Bordeaux : la lettre ouverte d'une sage-femme de la maternité de l'hôpital Pellegrin
26 novembre 2020 à 9h39 par Diane Charbonnel
Alors que le mouvement de grève se poursuit à la maternité de l'hôpital Pellegrin de Bordeaux pour demander plus de moyens et de sécurité, une sage-femme a décidé de prendre la plume pour faire part de son mal-être au travail.
Le personnel de la maternité de l’hôpital Pellegrin de Bordeaux a voté, ce jeudi matin, la poursuite du mouvement de grève illimitée lancé mardi à l’appel du syndicat Sud Santé. Sages-femmes, aides-soignants et infirmiers demandent plus de moyens et de sécurité. Des négociations avec la direction du CHU ont déjà permis d’obtenir la création de quatre postes supplémentaires au sein du service : un poste d’aide-soignante et un poste de sage-femme supplémentaires la nuit en salle de naissance, et deux postes d’auxiliaire puéricultrice. Les négociations devraient encore se poursuivre concernant, notamment la sécurité. Le personnel mobilisé demande la présence d’un agent de sécurité 24h/24 à la maternité.
C’est dans ce contexte qu’une sage-femme du service a décidé de publier une lettre ouverte à l’attention des patientes, des élus et des dirigeants des hôpitaux publics.
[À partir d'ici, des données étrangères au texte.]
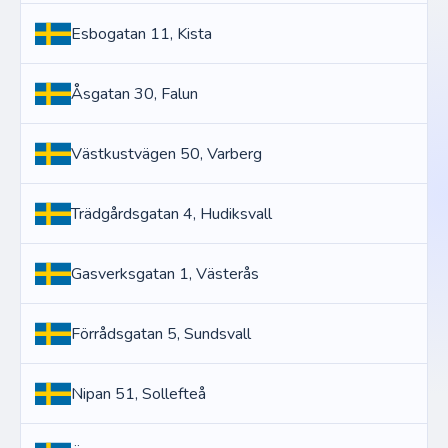
Esbogatan 11, Kista
Åsgatan 30, Falun
Västkustvägen 50, Varberg
Trädgårdsgatan 4, Hudiksvall
Gasverksgatan 1, Västerås
Förrådsgatan 5, Sundsvall
Nipan 51, Sollefteå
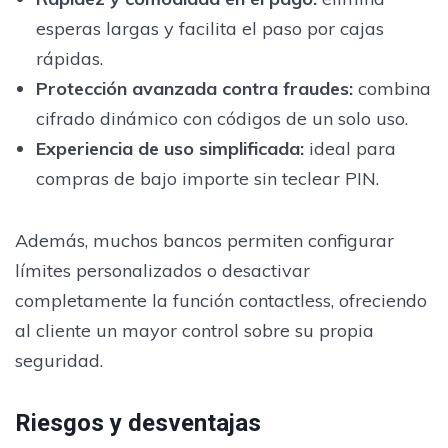
esperas largas y facilita el paso por cajas
rápidas.
Protección avanzada contra fraudes
:
combina
cifrado dinámico con códigos de un solo uso.
Experiencia de uso simplificada
:
ideal para
compras de bajo importe sin teclear PIN.
Además, muchos bancos permiten configurar
límites personalizados o desactivar
completamente la función contactless, ofreciendo
al cliente un mayor control sobre su propia
seguridad.
Riesgos y desventajas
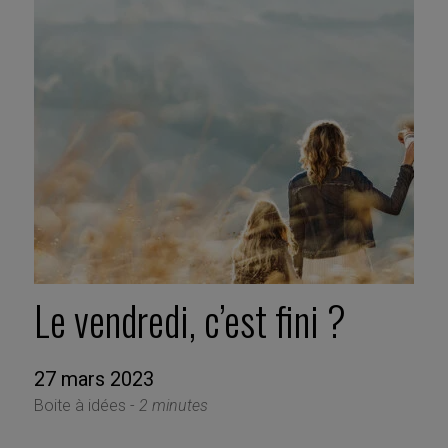
Le vendredi, c’est fini ?
27 mars 2023
Boite à idées -
2 minutes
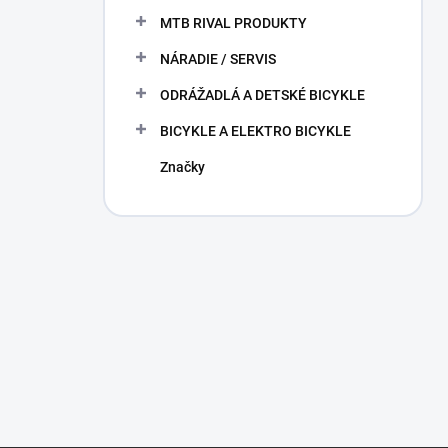
MTB RIVAL PRODUKTY
NÁRADIE / SERVIS
ODRÁŽADLÁ A DETSKÉ BICYKLE
BICYKLE A ELEKTRO BICYKLE
Značky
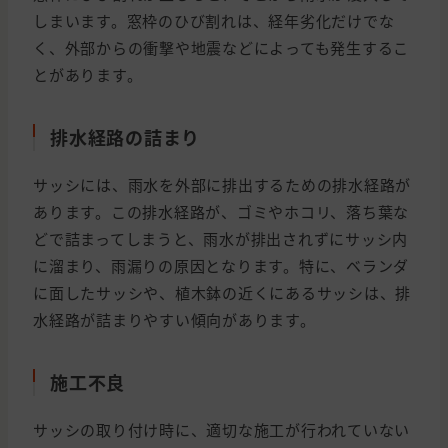
しまいます。窓枠のひび割れは、経年劣化だけでな
く、外部からの衝撃や地震などによっても発生するこ
とがあります。
排水経路の詰まり
サッシには、雨水を外部に排出するための排水経路が
あります。この排水経路が、ゴミやホコリ、落ち葉な
どで詰まってしまうと、雨水が排出されずにサッシ内
に溜まり、雨漏りの原因となります。特に、ベランダ
に面したサッシや、植木鉢の近くにあるサッシは、排
水経路が詰まりやすい傾向があります。
施工不良
サッシの取り付け時に、適切な施工が行われていない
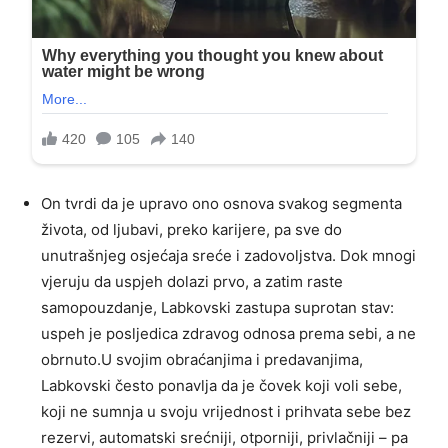
On tvrdi da je upravo ono osnova svakog segmenta
života, od ljubavi, preko karijere, pa sve do
unutrašnjeg osjećaja sreće i zadovoljstva. Dok mnogi
vjeruju da uspjeh dolazi prvo, a zatim raste
samopouzdanje, Labkovski zastupa suprotan stav:
uspeh je posljedica zdravog odnosa prema sebi, a ne
obrnuto.U svojim obraćanjima i predavanjima,
Labkovski često ponavlja da je čovek koji voli sebe,
koji ne sumnja u svoju vrijednost i prihvata sebe bez
rezervi, automatski srećniji, otporniji, privlačniji – pa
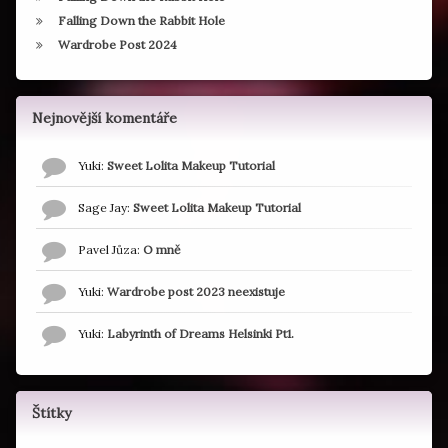
Falling Down the Rabbit Hole
Wardrobe Post 2024
Nejnovější komentáře
Yuki
:
Sweet Lolita Makeup Tutorial
Sage Jay
:
Sweet Lolita Makeup Tutorial
Pavel Jůza
:
O mně
Yuki
:
Wardrobe post 2023 neexistuje
Yuki
:
Labyrinth of Dreams Helsinki Pt1.
Štítky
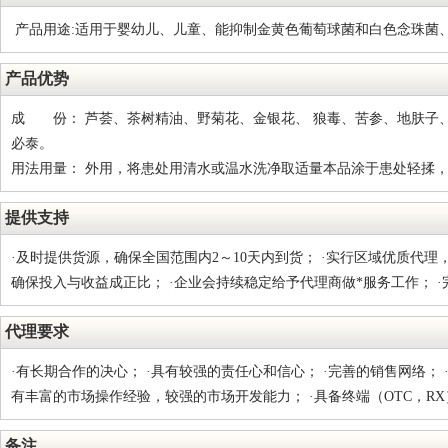
产品用途:适用于婴幼儿、儿童、能抑制金黄色葡萄球菌和白色念珠菌
产品优势
成 份： 芦荟、茶树精油、野菊花、金银花、 狼毒、苦参、地肤子
必泰。
用法用量： 外用，将患处用清水或温水洗净取适量本品涂于患处轻揉，
提供支持
·及时提供货源，确保全国范围内2～10天内到货； ·实行区域优质代理
确保投入与收益成正比； ·企业会持续稳定给予代理商做*服务工作； ·
代理要求
·有长期合作的决心； ·具有较强的责任心和信心； ·完善的销售网络；
有丰富的市场操作经验，较强的市场开发能力； ·具备终端（OTC，R
备注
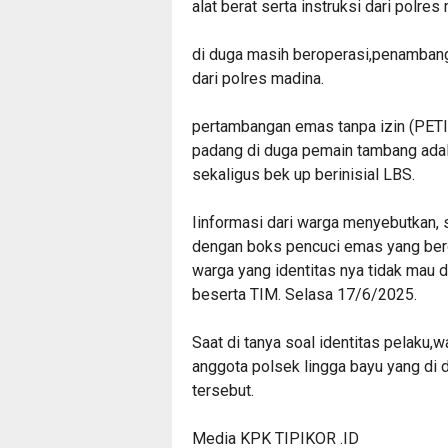
alat berat serta instruksi dari polres
di duga masih beroperasi,penambanga
dari polres madina.
pertambangan emas tanpa izin (PETI)
padang di duga pemain tambang adal
sekaligus bek up berinisial LBS.
Iinformasi dari warga menyebutkan, 
dengan boks pencuci emas yang bero
warga yang identitas nya tidak mau 
beserta TIM. Selasa 17/6/2025.
Saat di tanya soal identitas pelaku,
anggota polsek lingga bayu yang di
tersebut.
Media KPK TIPIKOR .ID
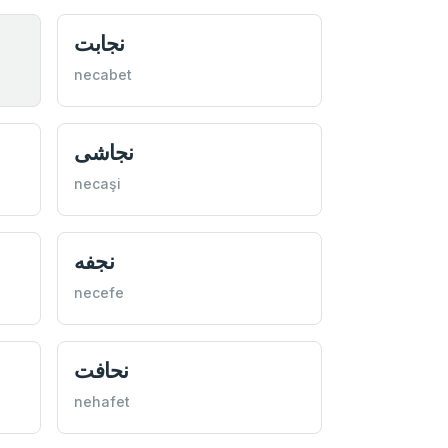
نجابت
necabet
نجاشی
necaşi
نجفه
necefe
نحافت
nehafet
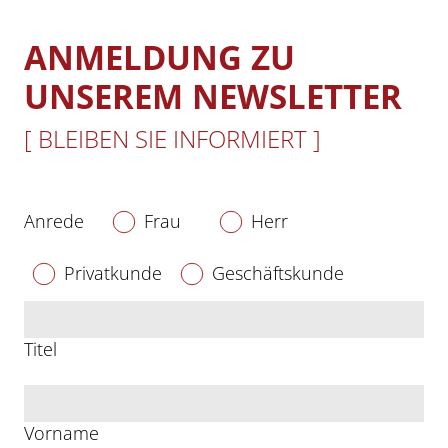
ANMELDUNG ZU
UNSEREM NEWSLETTER
[ BLEIBEN SIE INFORMIERT ]
Anrede
Frau
Herr
Privatkunde
Geschäftskunde
Titel
Vorname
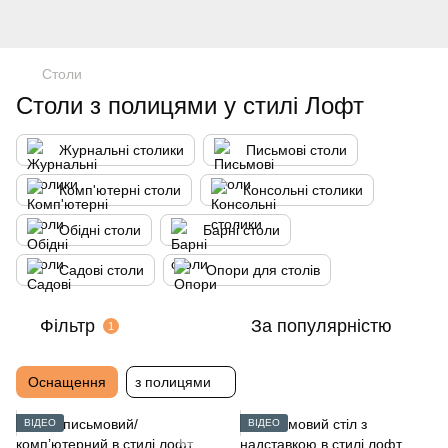
Столи
Столи з полицями у стилі Лофт
Журнальні столики
Письмові столи
Комп'ютерні столи
Консольні столики
Обідні столи
Барні столи
Садові столи
Опори для столів
Фільтр
За популярністю
1
Оснащення
з полицями
ВІДЕО
ВІДЕО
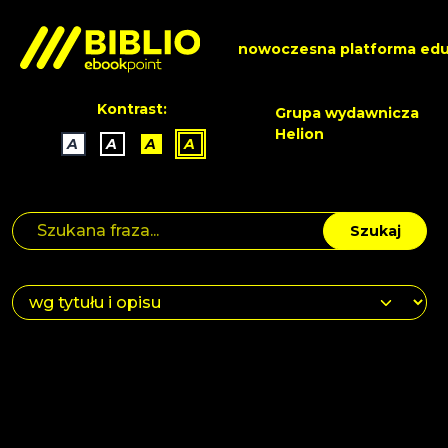
nowoczesna platforma edu
Kontrast:
Grupa wydawnicza
Helion
A
A
A
A
Szukaj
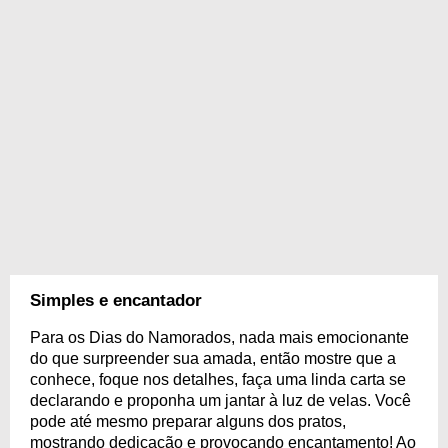
Simples e encantador
Para os Dias do Namorados, nada mais emocionante
do que surpreender sua amada, então mostre que a
conhece, foque nos detalhes, faça uma linda carta se
declarando e proponha um jantar à luz de velas. Você
pode até mesmo preparar alguns dos pratos,
mostrando dedicação e provocando encantamento! Ao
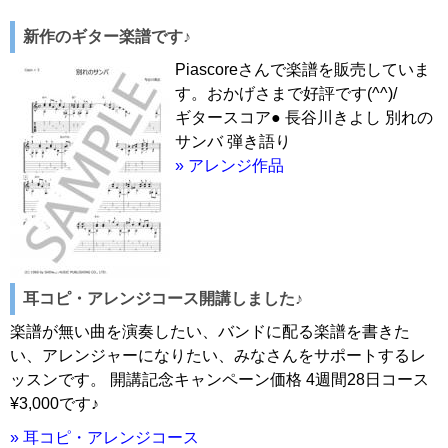
新作のギター楽譜です♪
Piascoreさんで楽譜を販売していま
す。おかげさまで好評です(^^)/
ギタースコア● 長谷川きよし 別れの
サンバ 弾き語り
» アレンジ作品
耳コピ・アレンジコース開講しました♪
楽譜が無い曲を演奏したい、バンドに配る楽譜を書きた
い、アレンジャーになりたい、みなさんをサポートするレ
ッスンです。 開講記念キャンペーン価格 4週間28日コース
¥3,000です♪
» 耳コピ・アレンジコース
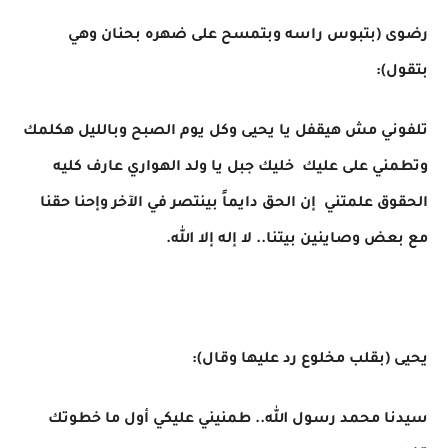
رضوى (بتبوس راسه وبتمسح على ضهره بحنان وهي
بتقول):
تلفوني مش هيقفل يا يحيى وكل يوم الصبح وبالليل هكلمك
وتطمني على عليك خليك جبل يا ولد الهواري عارف كليه
الحقوق علمتني إن الحق دايماً بينتصر في الآخر وإحنا حقنا
مع بعض وصاينين بيتنا.. لا إله إلا الله.
يحيى (بقلب مخلوع رد عليها وقال):
سيدنا محمد رسول الله.. طمنيني عليكي أول ما خطوتك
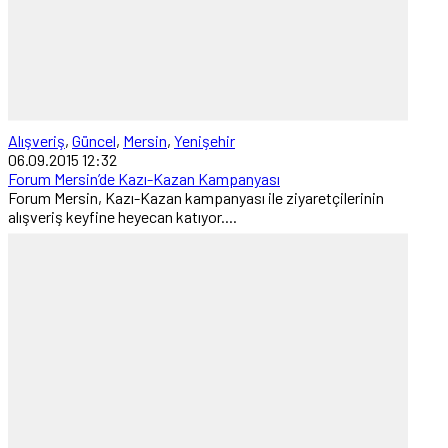
Alışveriş
,
Güncel
,
Mersin
,
Yenişehir
06.09.2015 12:32
Forum Mersin’de Kazı-Kazan Kampanyası
Forum Mersin, Kazı-Kazan kampanyası ile ziyaretçilerinin
alışveriş keyfine heyecan katıyor....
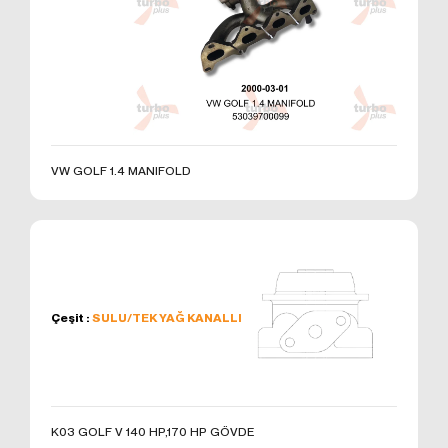
kullanmanız sırasında size kişiselleştirilmiş bir
deneyim sunmak, sunulan hizmetleri geliştirmek ve
deneyiminizi iyileştirmek için kullanılır ve bir internet
sitesinde gezinirken kullanım kolaylığına katkıda
bulunabilir. Çerez kullanılmasını tercih etmezseniz
'ni okudum ve kabul ediyorum.
tarayıcınızın ayarlarından Çerezleri silebilir ya da
engelleyebilirsiniz. Ancak bunun internet sitemizi
Formu Gönder
kullanımınızı etkileyebileceğini hatırlatmak isteriz.
VW GOLF 1.4 MANIFOLD
Tarayıcınızdan Çerez ayarlarınızı değiştirmediğiniz
sürece bu sitede çerez kullanımını kabul ettiğinizi
varsayacağız.
1. ÇEREZLERDE HANGİ TÜR VERİLER
İŞLENİR?
İnternet sitelerinde yer alan çerezlerde, türüne bağlı
olarak, siteyi ziyaret ettiğiniz cihazdaki tarama ve
Çeşit :
SULU/TEK YAĞ KANALLI
kullanım tercihlerinize ilişkin veriler toplanmaktadır.
Bu veriler, eriştiğiniz sayfalar, incelediğiniz hizmet ve
ürünler, tercih ettiğiniz dil seçeneği ve diğer
tercihlerinize dair bilgileri kapsamaktadır.
2. ÇEREZ NEDİR ve KULLANIM
K03 GOLF V 140 HP,170 HP GÖVDE
AMAÇLARI NELERDİR?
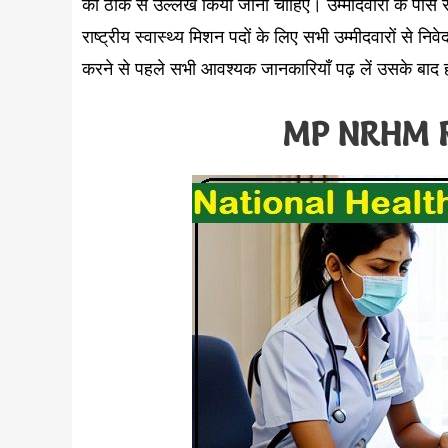
का ठीक से उल्लेख किया जाना चाहिए। उम्मीदवारों के पास
राष्ट्रीय स्वास्थ्य मिशन पदों के लिए सभी उम्मीदवारों से नि
करने से पहले सभी आवश्यक जानकारियाँ पढ़ लें उसके बाद 
MP NRHM R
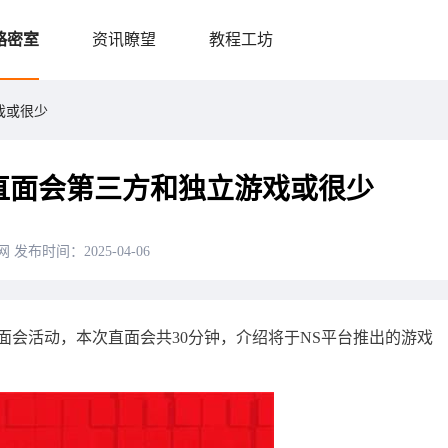
略密室
资讯瞭望
教程工坊
戏或很少
直面会第三方和独立游戏或很少
网
发布时间：2025-04-06
直面会活动，本次直面会共30分钟，介绍将于NS平台推出的游戏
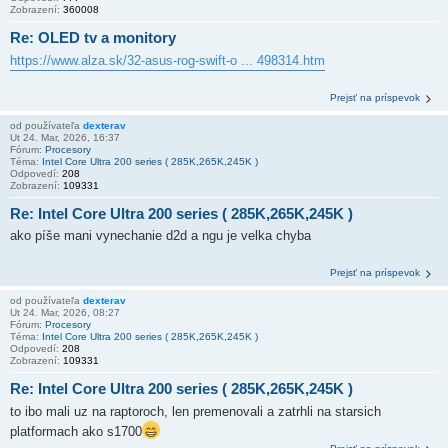
Zobrazení:
360008
Re: OLED tv a monitory
https://www.alza.sk/32-asus-rog-swift-o ... 498314.htm
Prejsť na príspevok
od používateľa
dexterav
Ut 24. Mar, 2026, 16:37
Fórum:
Procesory
Téma:
Intel Core Ultra 200 series ( 285K,265K,245K )
Odpovedí:
208
Zobrazení:
109331
Re: Intel Core Ultra 200 series ( 285K,265K,245K )
ako píše mani vynechanie d2d a ngu je velka chyba
Prejsť na príspevok
od používateľa
dexterav
Ut 24. Mar, 2026, 08:27
Fórum:
Procesory
Téma:
Intel Core Ultra 200 series ( 285K,265K,245K )
Odpovedí:
208
Zobrazení:
109331
Re: Intel Core Ultra 200 series ( 285K,265K,245K )
to ibo mali uz na raptoroch, len premenovali a zatrhli na starsich
platformach ako s1700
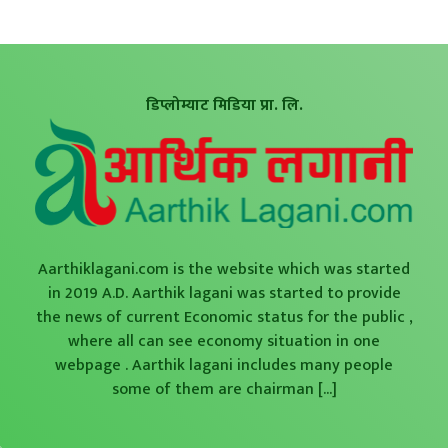
डिप्लोम्याट मिडिया प्रा. लि.
Aarthiklagani.com is the website which was started
in 2019 A.D. Aarthik lagani was started to provide
the news of current Economic status for the public ,
where all can see economy situation in one
webpage . Aarthik lagani includes many people
some of them are chairman
[...]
Elle y exprime son mal-être au travail et sa volonté de bien faire qui se heurte à un manque de temps et de moyens.
A vous Mesdames,
Que l’on aimerait accompagner sans drame
Dans ce moment si important
Qu’est de mettre au monde un enfant.
Nos chères patientes,
Que l’on prend en charge sans discrimination,
Quelles que soient votre orientation sexuelle, vos origines ou bien votre religion,
Nous vous traiterons de la même façon.
Nous essayons du mieux que l’on peut,
De vous guider dans ces moments le plus souvent heureux,
Que ce soit en consultation, en salle d’accouchement, ou en maternité,
D’être présente au maximum à vos côtés.
A vous madame qui souhaiterait accoucher sans péridurale,
Plusieurs mois à travailler sur un projet de naissance,
Ma présence vous aiderait à lutter contre ces contractions qui vous font mal,
Malheureusement, je suis occupée sur une hémorragie de la délivrance.
A cette parturiente arrivant à la maternité avec un travail déjà bien avancé,
Vous voulez une péridurale, vous nous le répétez,
Cependant le manque de place en salle de naissance vous fera accoucher aux urgences
C’est à ce moment-là, que la situation engendre un sentiment de maltraitance.
A cette maman en suites de couches, perdue et effondrée,
Qui m’appelle parce que son enfant ne fait que pleurer,
Il est 4heures du matin et je dois refuser de lui garder,
24 patientes et le même nombre de bébés, à 4 mains on ne peut pas tout gérer.
A vous, parents endeuillés,
Je suis désolée de ne pas avoir pu vous épauler comme je l’aurais souhaité.
Vous comprenez, j’ai une tonne de papiers à remplir et deux autres patientes à coté,
Les conditions dans lesquelles nous travaillons ne sont pas adaptées à votre situation.
A ma collègue, mon binôme,
Qui a eu seule, la charge lourde de vous présenter votre enfant décédé,
J’aurais préféré partager cette épreuve avec toi, ne pas te mettre en difficulté,
Enfin, tu le sais, c’est comme ça qu’on peut bosser à la maternité.
A mes collègues fatiguées, dépitées,
De voir un système de santé s’effondrer.
Les plus anciennes voient l’évolution désastreuses,
C’est bien triste de n’être plus que des accoucheuses.
A trop donner, on finit par s’oublier,
Alors beaucoup décident de nous quitter,
Dégoûtées du manque de reconnaissance et de considération,
Nous leur dirons bientôt adieu pour de bon.
Moi, je suis une jeune diplômée,
J’ai encore espoir que les choses changent,
Alors malgré un salaire qui me dérange,
Je vais me lever pour essayer de les faire bouger.
Je vais tout faire pour limiter la casse,
Mais sur cette garde, trop vite le temps passe.
J’essaie de faire face, de tenir bon,
Car mon métier je ne peux le faire qu’avec passion.
Alors je continuerai de bien travailler,
Vous accompagnez pour la naissance de vos bébés,
Mais sachez que notre maternité est à l’agonie,
N’ayez crainte, notre combat n’est pas fini.
A vous, élus et dirigeants de l’hôpital public,
Donnez-nous les clés pour mieux avancer, il faut vraiment nous aider,
On sait que tout ça a un prix,
Mais il est temps d’arrêter de nous mettre nous et nos patientes en danger.
Lettre ouverte d’une sage-femme encore passionnée par son métier.